**** PASSAGE TO READ
Posted by wenchwit on November 10, 2008

For the first time in my life, I am afraid for my country, afraid for my children. For the first time in my life, I am sure that hell is not all that far away. For the first time in my life, I am praying that I will be proven wrong.

In light of all that is happening in my corner of the world and all that I have currently on my plate, I am pushing myself beyond the limits of comprehension and while I enjoy/thrive better under pressure, this is not so much fun and I am not enjoying the trip.

We are moving…to a lovely home on the “other side of the tracks,” to a neighborhood that I believe will benefit my budding young ladies, and impact US in some pretty major ways. However, moving is a feat of astronomical proportions amid 16-hour work days, a pending second surgery for Julie, my own gimpy shoulder, and an upper respiratory infection that is currently kicking my butt. I am clinically depressed and rigidly determined. If only there were 36 hours in a day instead of just 24. The holidays are around the corner. There are just not enough hours in the day. Not usually one to wish my life away, I am, however, looking forward to the end of this year in ways that defy description or comprehension.
********
» **TASK REQUIREMENTS**
1: According to the blog post, why is moving such a huge task for the writer right now? Answer in one to three sentences.
2: Carry on with the blog post, starting after its last sentence.
**** INFORMATION SUPPLIED
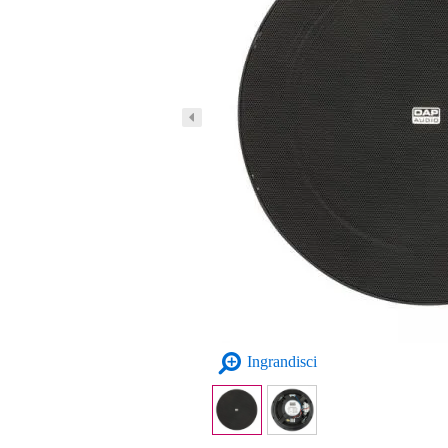
Ingrandisci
********
» **RESPONSES PER TASK**
1: The move comes on top of 16-hour work days, a pending second surgery for Julie, the writer's own gimpy shoulder, and an upper respiratory infection. All of these together make moving a feat of astronomical proportions.

2:
I took on a new opportunity/responsibility. Everything in my professional life is based on deadlines and aside from the work-imposed deadlines, I have my own self-imposed deadlines to deal with, but after several days of fevers and chills, several sleepless nights spent coughing up “lung cookies,” and several tons of stuff to be gone through, discarded and/or given away, I am close to implosion.

I haven’t had any “me time” in months and don’t expect to have any “me time” for many more months to come. I wonder if I am up to the challenges. On a day when I have awakened after 5 solid hours of sleep, the answer would be a resounding, “Yes!” On this particular Monday when I am spent, sick and miserable, I can barely utter an, “I’m not so sure.”